There is an ancient wisdom saying that goes “Nature never hurries, yet everything is accomplished.” Indeed when we look at the natural world, everything follows the steady beat of the rhythm that God has given to them. Seeds don’t rush to take root, saplings don’t rush to bear fruit, and the animal kingdom goes about with each creature abiding the laws given to its nature. In nature, as long as there is adequate nourishment and a suitable environment, creatures thrive – for that is what God created them to do – THRIVE. We too are meant to thrive and we give God the greatest glory when we are most fully alive (as St. Ireneaus famously said).
So why is it that so many of us who are expending great effort in being disciples are becoming increasingly burnt out instead of thriving? Why is it that our involvement in ministries and communities can sometimes seem to close our heart off to the larger world instead of increasing our capacity to love the world we are sent to evangelise? Why is it that the most committed among us to the Kingdom can become so disillusioned and frustrated at the lack of progress in our projects? Could it be that in our zeal we have begun to expect God’s Kingdom to march to our pace instead of the rhythm set by God?
I have seen such a scenario happen many times: A person has an encounter which converts her. She becomes convicted about becoming a disciple of Jesus Christ and sets about learning as much as she can about what it means to be a disciple. She strives to pray harder and longer than before, to serve in ministries for longer hours and begin saying ‘yes’ to more requests for help because she believes that is what disciples do. In her zeal, she also attempts to evangelise all who are around her and, if she is a leader of a ministry or community, sets about trying to get the others to “see” what she has seen. Weeks turn to months and months into years, and soon her initial optimism and hope begin to wane. She finds herself increasingly critical of how others are not living up to discipleship, and in her own life she struggles with the expectations she has put upon herself in the name of discipleship. Soon, when consolations dissipate, she finds herself unable to pray with the rigour she had started with, and to her consternation she finds that she still struggles with the same temptations and sins as before. In time, even though this person may still be actively involved in ministry, her interior life begins to shrivel, and perhaps even die. If she is fortunate, someone further along the interior journey may reach out to her and help her to rebuild her relationship with Christ on more steady ground. But in a spiritual culture where “working hard for Christ” is idealised, it is likely that such a person may choose to become ever more immersed in doing good work instead of tuning in to the work that God wants to do in her. Our parishes and communities have many such a person – do we see them and hear their silent cry for help? Or are we ourselves too caught up in our busyness of proving that we are disciples to attend to them?
What would happen to a young child if his parents constantly expected him to be able to act and behave like an adult instead of allowing him to be a child? Could he develop healthily? How would such a child be likely to raise his own children in future? We can understand that biological growth takes time and that it has various stages that must be honoured. Yet we often forget that growth in the spiritual realm takes time too. It is a wonderful thing to read about the saints and to harken to the words of the Gospel, and to aspire to the highest levels of discipleship. BUT we must remember that while it is important to be clear about what spiritual maturity looks like, we need to honour where we are right now and not expect ourselves or others to be further on from where we actually are. Doing so would only harm our interior growth and make us live inauthentic lives.
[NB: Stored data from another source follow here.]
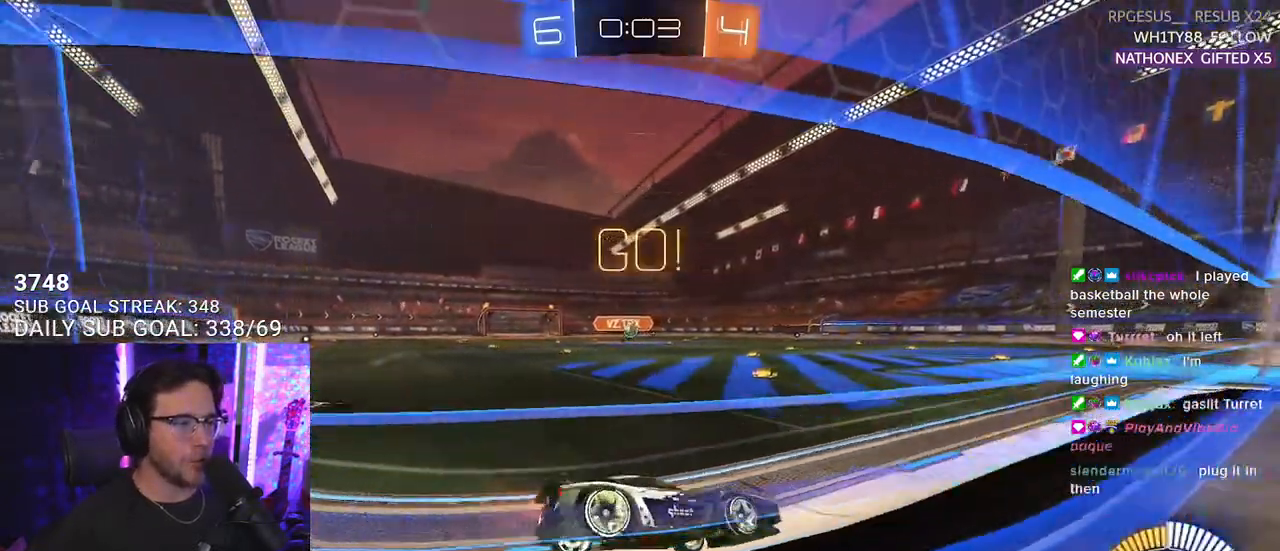
{"buttons": ["R1", "R2"], "left_stick": "left", "right_stick": "center", "events": [[67, "R1", "down"]]}
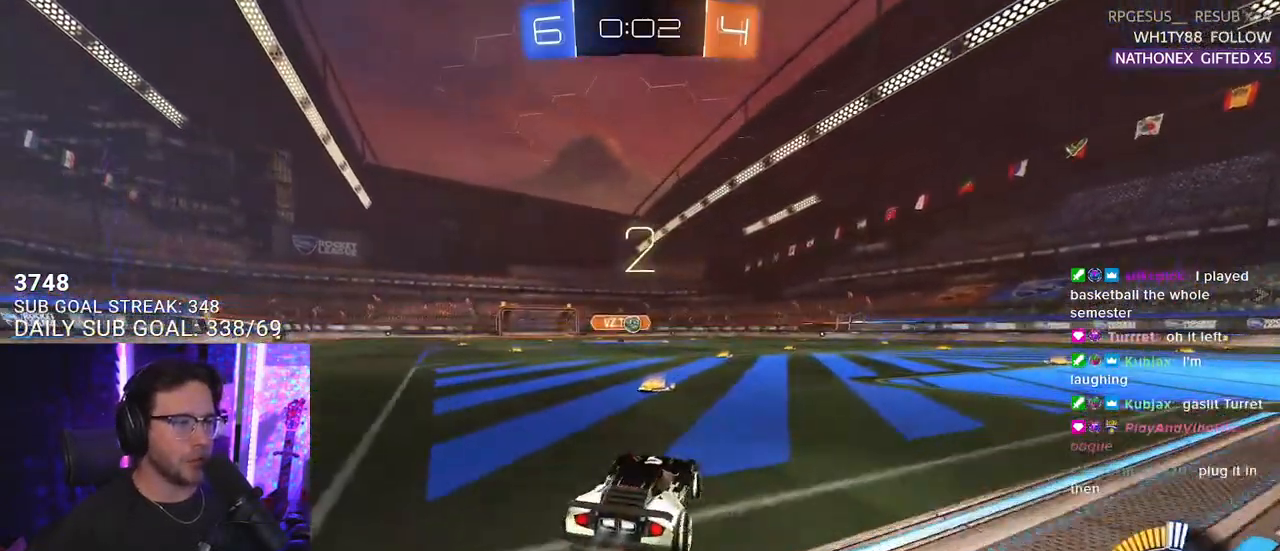
{"buttons": ["R1", "R2"], "left_stick": "center", "right_stick": "center", "events": [[100, "left_stick", "center"], [283, "left_stick", "right"], [433, "left_stick", "center"]]}
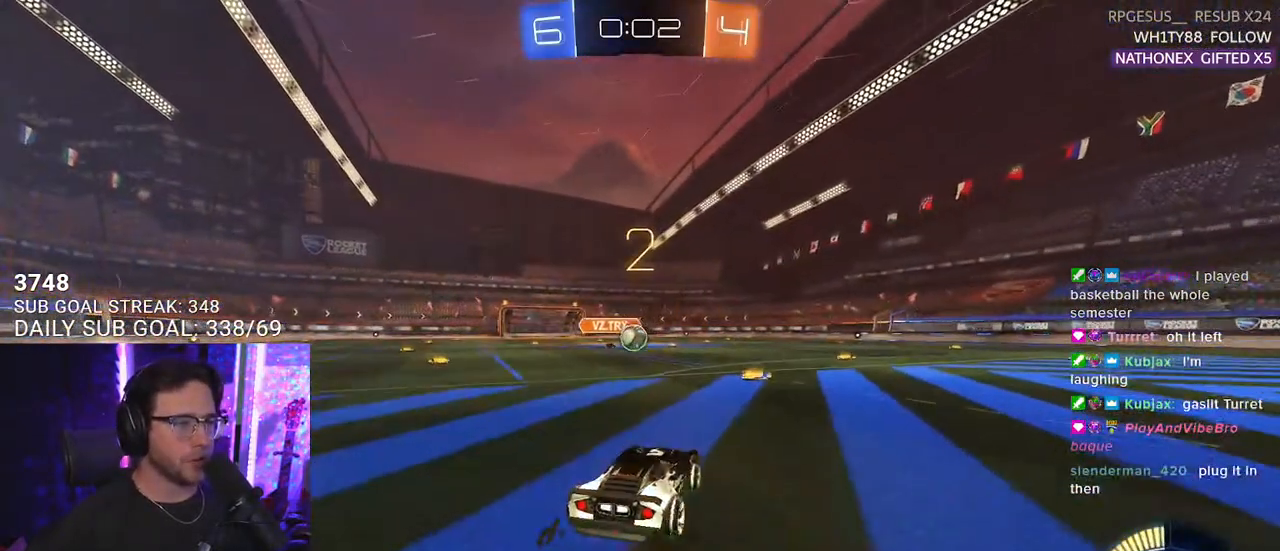
{"buttons": ["CROSS", "L2", "R1", "R2"], "left_stick": "up-left", "right_stick": "center", "events": [[17, "R1", "up"], [117, "left_stick", "down-left"], [183, "CROSS", "down"], [333, "CROSS", "up"], [417, "left_stick", "up-left"], [450, "L2", "down"], [467, "R1", "down"], [500, "CROSS", "down"]]}
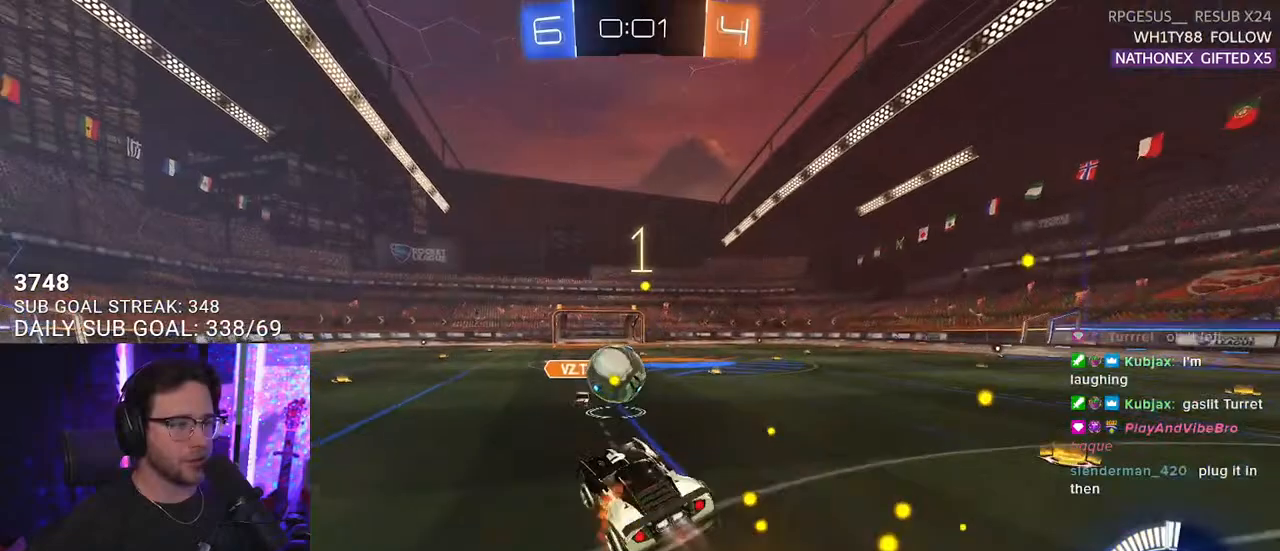
{"buttons": ["L2", "R2"], "left_stick": "down-left", "right_stick": "center", "events": [[50, "SQUARE", "down"], [83, "L2", "up"], [117, "CROSS", "up"], [117, "left_stick", "down"], [217, "L2", "down"], [267, "left_stick", "down-left"], [333, "SQUARE", "up"], [383, "R1", "up"]]}
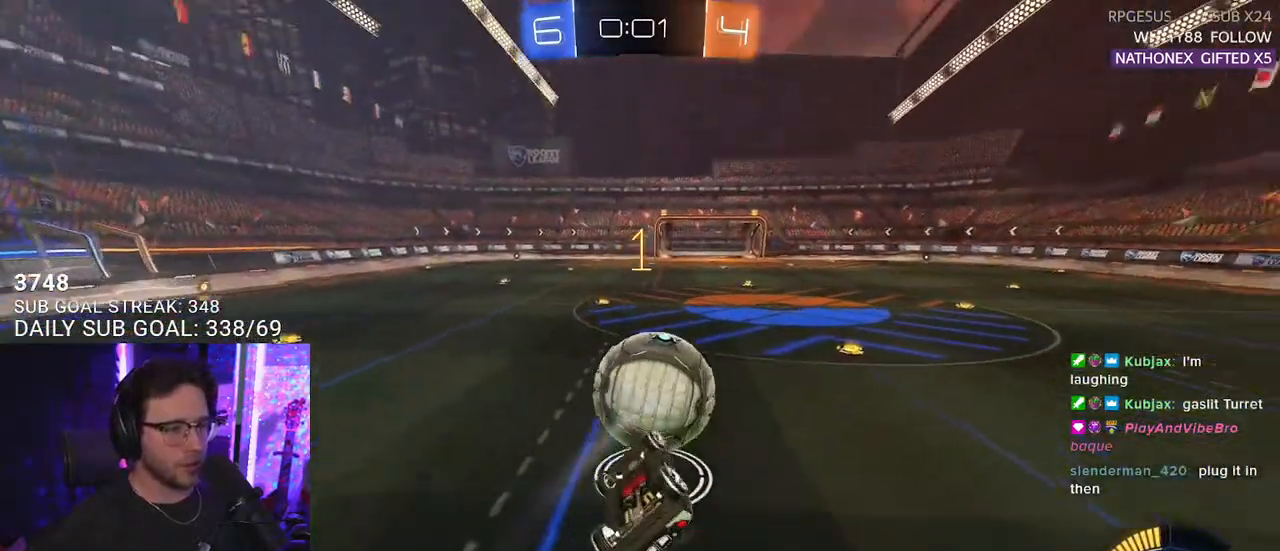
{"buttons": ["R2"], "left_stick": "right", "right_stick": "center", "events": [[150, "R1", "down"], [417, "L2", "up"], [433, "left_stick", "right"], [450, "R1", "up"]]}
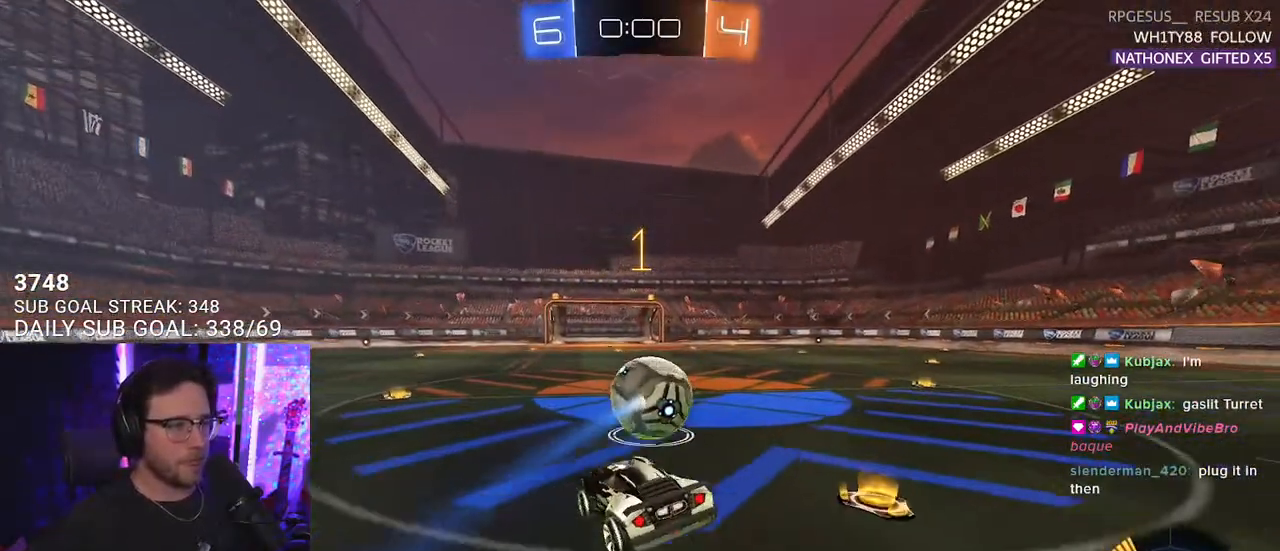
{"buttons": ["DPAD_UP"], "left_stick": "center", "right_stick": "center", "events": [[50, "left_stick", "center"], [233, "R2", "up"], [500, "DPAD_UP", "down"]]}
Are we searching for quick fixes to bushwhack people into disciples? Do we pressure those who are barely (or not even) disciples to do the work of apostles? Out of the best intentions, I am afraid that is exactly what we end up doing when we do not have the patience to let God’s presence unfurl in our souls in His time. Ironically, it is when we learn how to hold ourselves and others gently in compassion and love that great spiritual growth happens for love is the rich soil in which souls need to plant their roots in order to grow strong and – eventually – be fruitful.
How do we love patiently and wisely without compromising on the demanding Truth of the Gospel? This great “both and” is how Christ loved sinners. He was urgent in proclaiming the Truth, but he always loved first. His love has demands on those who choose to follow Him, but he never meant for us to live up to his call with our own strength. We are meant to draw on the love we have received from God, and thus our strength, and our fruitfulness, lie in the extent to which we have been able to receive and be rooted in that love. This takes time and cannot be hurried. An acorn does not grow into a great oak overnight. But when nature has taken its course, that little acorn matures into a majestic tree that provides shade and shelter for many other creatures. So it is with our spiritual growth.
Those of us who desire to be disciples and apostles of Christ need above all to let ourselves be creatures and to learn this valuable lesson from the other creatures on earth – it is not by our powers that any of us can grow to fullness in Christ. We cannot pressure anyone to grow faster or to bear fruit before God’s time. What we can do is to love them, and to learn what Pope Francis calls the art of accompaniment so that we know how best to support each person according to where they are in their journey. Let us let go of the need to see fruit quickly for that can keep us focused on how successful we are in our ministry instead of on Christ. Let us focus instead on loving Christ in our neighbour and let God bring forth fruit according to HIS schedule.